▸ **GIVEN INSTRUCTION**
Copy out the lines of the records from the line containing "kingdom: Animalia" through the line containing "common name: Pacific banana slug", both included, with nothing else.

[Entries from a dataset]
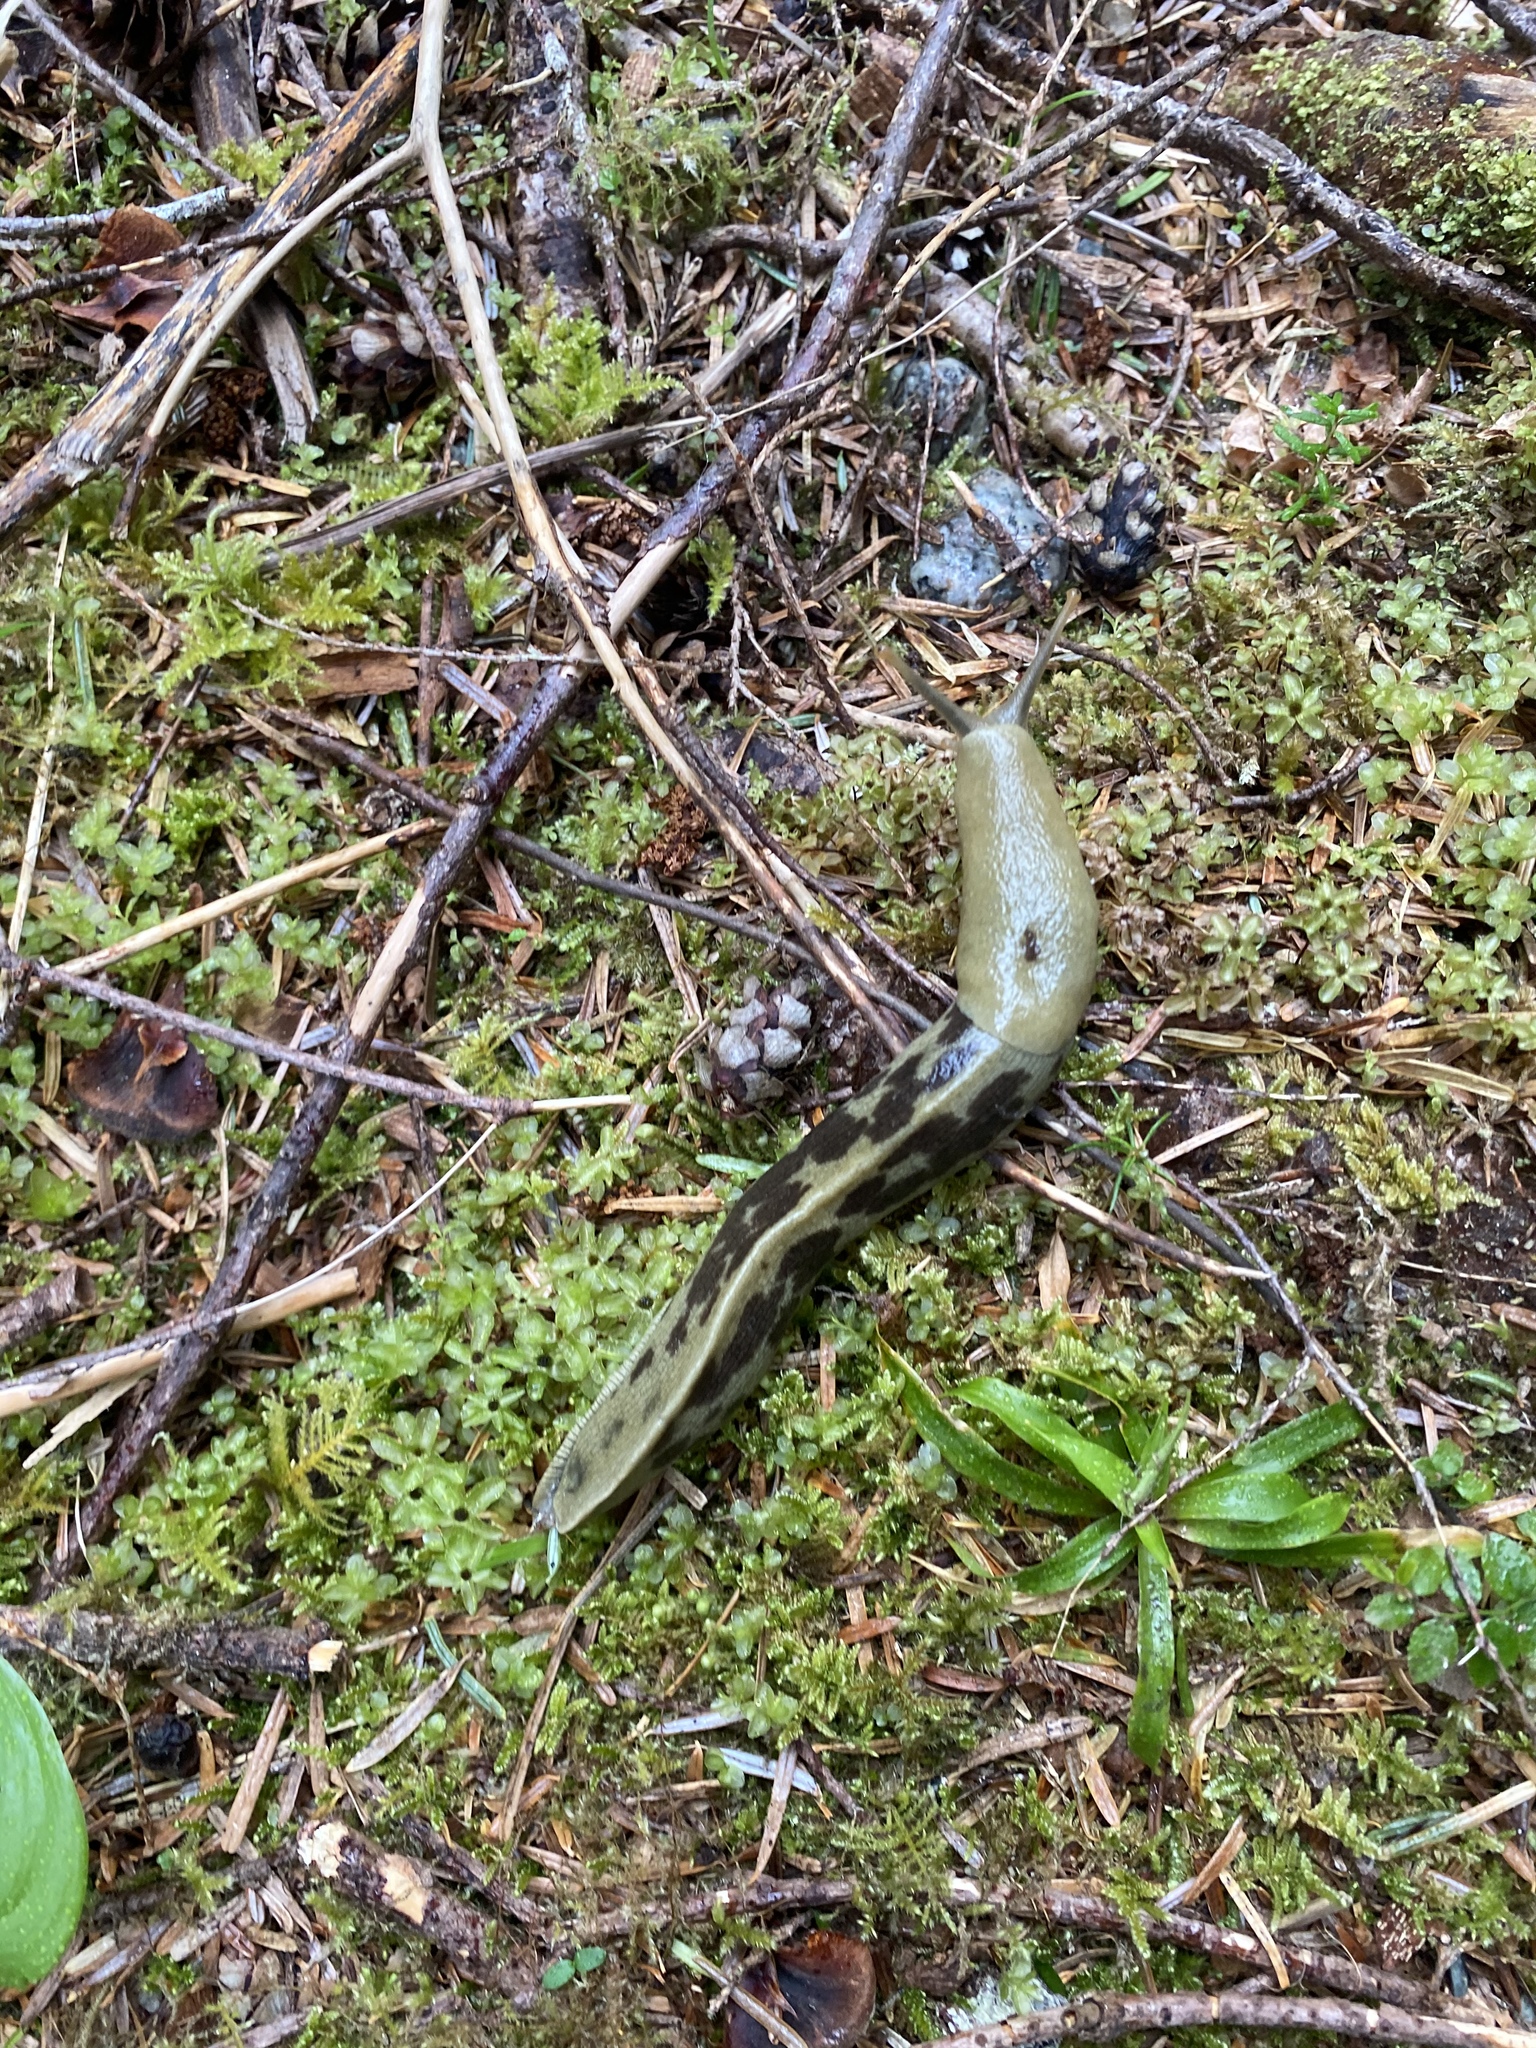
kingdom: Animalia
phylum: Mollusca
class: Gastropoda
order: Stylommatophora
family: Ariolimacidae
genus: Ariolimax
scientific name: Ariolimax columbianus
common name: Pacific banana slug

* * *

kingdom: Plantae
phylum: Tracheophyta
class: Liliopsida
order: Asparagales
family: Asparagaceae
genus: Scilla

▸ **RESPONSE TO THIS EXERCISE**
kingdom: Animalia
phylum: Mollusca
class: Gastropoda
order: Stylommatophora
family: Ariolimacidae
genus: Ariolimax
scientific name: Ariolimax columbianus
common name: Pacific banana slug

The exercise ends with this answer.